Une menace pour l'Asie
centrale
L'arrivée
des talibans aux commandes de l'État afghan a confirmé
l'existence d'un phénomène qu'on craignait et
combattait depuis longtemps en Asie centrale : la montée
de l'intégrisme musulman. Un phénomène
qui a débordé les frontières afghanes et
qui s'est étendu jusqu'en Ouzbékistan, au Tadjikistan
et au Kirghizistan. Ces anciennes républiques soviétiques,
avec leurs populations musulmanes sunnites, constituent une
terre particulièrement fertile à l'éclosion
de mouvements intégristes et de cellules terroristes.

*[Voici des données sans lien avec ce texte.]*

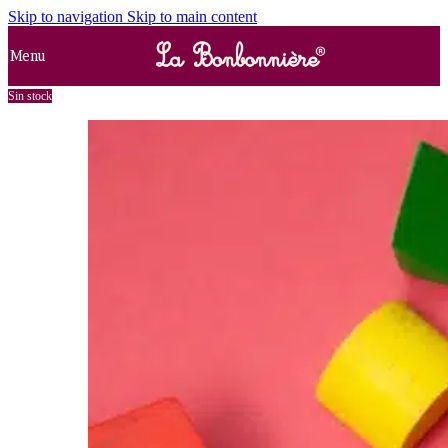
Skip to navigation
Skip to main content
Menu
Sin stock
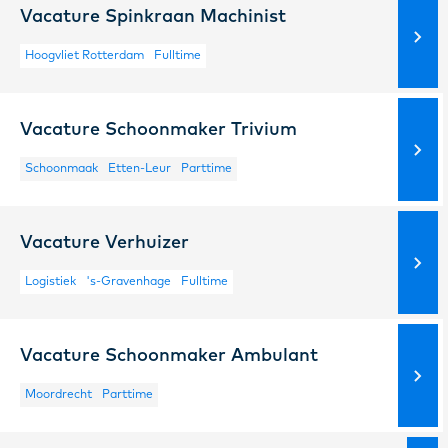
Vacature Spinkraan Machinist
Hoogvliet Rotterdam
Fulltime
Vacature Schoonmaker Trivium
Schoonmaak
Etten-Leur
Parttime
Vacature Verhuizer
Logistiek
's-Gravenhage
Fulltime
Vacature Schoonmaker Ambulant
Moordrecht
Parttime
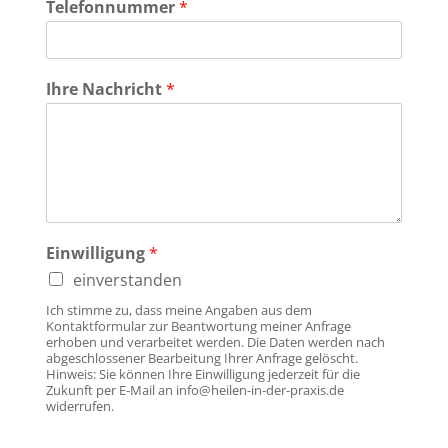
Telefonnummer
*
Ihre Nachricht
*
Einwilligung
*
einverstanden
Ich stimme zu, dass meine Angaben aus dem
Kontaktformular zur Beantwortung meiner Anfrage
erhoben und verarbeitet werden. Die Daten werden nach
abgeschlossener Bearbeitung Ihrer Anfrage gelöscht.
Hinweis: Sie können Ihre Einwilligung jederzeit für die
Zukunft per E-Mail an info@heilen-in-der-praxis.de
widerrufen.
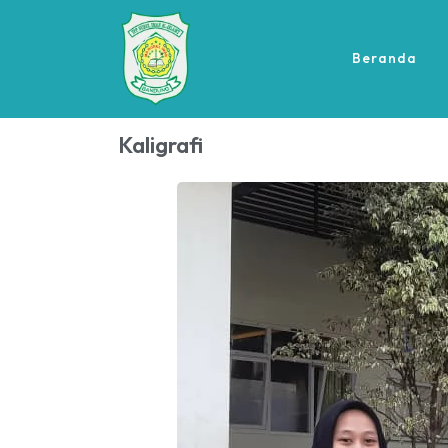
Beranda
Kaligrafi
Siswa-Siswi 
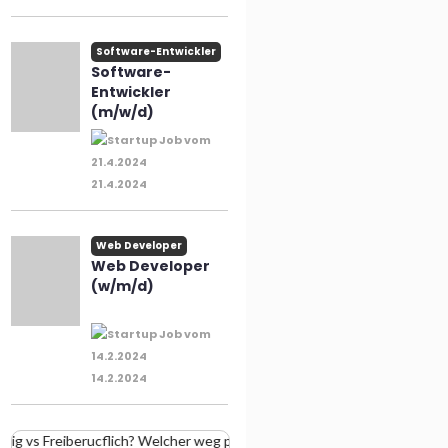
Software-Entwickler
Software-
Entwickler
(m/w/d)
21.4.2024
Web Developer
Web Developer
(w/m/d)
14.2.2024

Les ex-républiques soviétiques
menacées
En
Ouzbékistan, des terroristes musulmans ont déjà
tenté d'assassiner le président du pays, Islam
Karimov, en plus d'enlever plusieurs ressortissants japonais
et américains. Même scénario dans les républiques
voisines du Tadjikistan et du Kirghizistan, où les forces
gouvernementales croisent régulièrement le fer
avec des mouvements intégristes armés.
Parmi
ces cellules terroristes, le Mouvement islamique d'Ouzbékistan
est l'une des plus actives. Composé d'environ un millier
de combattants, le mouvement a juré publiquement de renverser
les pouvoirs en place et de les remplacer par des gouvernements
religieux.
Cette
vague de déstabilisation personnifiée par les
talibans et leurs alliés a engendré une forte
polarisation des États en Asie centrale. D'un côté,
le Pakistan et l'Arabie Saoudite soutenaient les talibans et
les mouvements intégristes musulmans, tandis que les
gouvernements post-communistes d'Ouzbékistan, du Tadjikistan
et du Kirghizistan renforçaient l'Alliance du Nord. Avec
eux, le gouvernement chinois, qui partage une frontière
avec l'Afghanistan, et qui craint qu'un pouvoir musulman intégriste
aussi près de ses frontières n'encourage les musulmans
de la région du Xinjiang à prendre eux aussi les
armes. Mais, paradoxe oblige, la Chine est également
un allié très proche du Pakistan.
Les
Russes, pour leur part, voyaient également d'un très
mauvais il un tel pouvoir musulman gagner en influence
si près de leurs frontières alors que les canons
sont à peine refroidis en Tchétchénie.
C'est pourquoi Moscou a permis aux Américains d'utiliser
des bases dans les anciennes républiques pour attaquer
les talibans. Quant à l'Iran, farouche ennemi des talibans,
la solution était fort simple : boucler la frontière
afghane pour parer à toute tentative d'infiltration et
soutenir militairement les troupes de l'Alliance du Nord.
Le piège de la répression
Pour
tous ces pays dont les populations sont partiellement ou en
totalité musulmanes, la montée de l'intégrisme
est un problème extrêmement complexe et délicat,
alors que la stratégie des intégristes est, quant
à elle, fort simple.

En
menant des attentats et des attaques terroristes dans les pays
limitrophes de l'Afghanistan, les intégristes engendrent
chez leurs voisins une répression musclée des
pouvoirs en place à l'endroit des populations musulmanes.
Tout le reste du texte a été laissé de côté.